## EXERCISE REQUIREMENTS:
Range to output from the entries below: the line containing "nose: (766, 417)" through the line containing "right knee: (673, 418)". Set it down exactly, ends included, nothing else.

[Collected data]
++++++++++++++++++++

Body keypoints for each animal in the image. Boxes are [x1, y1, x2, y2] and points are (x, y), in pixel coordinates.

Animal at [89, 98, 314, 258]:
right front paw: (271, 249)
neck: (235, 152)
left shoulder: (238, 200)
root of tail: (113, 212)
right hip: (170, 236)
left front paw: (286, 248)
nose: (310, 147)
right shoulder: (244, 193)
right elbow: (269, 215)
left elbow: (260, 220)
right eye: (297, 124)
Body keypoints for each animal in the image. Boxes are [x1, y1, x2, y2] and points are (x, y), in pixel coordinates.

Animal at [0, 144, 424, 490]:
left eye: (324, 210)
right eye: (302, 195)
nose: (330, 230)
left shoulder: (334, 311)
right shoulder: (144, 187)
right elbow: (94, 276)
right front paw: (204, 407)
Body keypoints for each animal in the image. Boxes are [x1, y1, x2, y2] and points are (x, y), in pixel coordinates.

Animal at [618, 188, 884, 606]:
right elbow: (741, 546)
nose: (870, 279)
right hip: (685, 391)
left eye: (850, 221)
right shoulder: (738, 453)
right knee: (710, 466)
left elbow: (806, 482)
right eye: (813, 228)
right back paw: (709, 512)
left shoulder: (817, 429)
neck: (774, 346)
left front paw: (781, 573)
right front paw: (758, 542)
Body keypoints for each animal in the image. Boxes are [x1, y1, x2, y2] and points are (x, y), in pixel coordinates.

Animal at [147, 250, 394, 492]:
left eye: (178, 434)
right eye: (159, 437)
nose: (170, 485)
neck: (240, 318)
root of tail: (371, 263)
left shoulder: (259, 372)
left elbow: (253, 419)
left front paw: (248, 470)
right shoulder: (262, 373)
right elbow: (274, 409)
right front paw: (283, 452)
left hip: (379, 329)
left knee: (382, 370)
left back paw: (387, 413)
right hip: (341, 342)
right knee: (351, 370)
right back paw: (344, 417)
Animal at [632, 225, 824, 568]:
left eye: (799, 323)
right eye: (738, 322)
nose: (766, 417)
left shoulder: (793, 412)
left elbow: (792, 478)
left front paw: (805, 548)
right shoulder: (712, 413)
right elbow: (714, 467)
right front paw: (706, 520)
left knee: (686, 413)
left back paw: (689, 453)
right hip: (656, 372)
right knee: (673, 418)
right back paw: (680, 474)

++++++++++++++++++++

## SOLUTION FOR THIS EXERCISE:
nose: (766, 417)
left shoulder: (793, 412)
left elbow: (792, 478)
left front paw: (805, 548)
right shoulder: (712, 413)
right elbow: (714, 467)
right front paw: (706, 520)
left knee: (686, 413)
left back paw: (689, 453)
right hip: (656, 372)
right knee: (673, 418)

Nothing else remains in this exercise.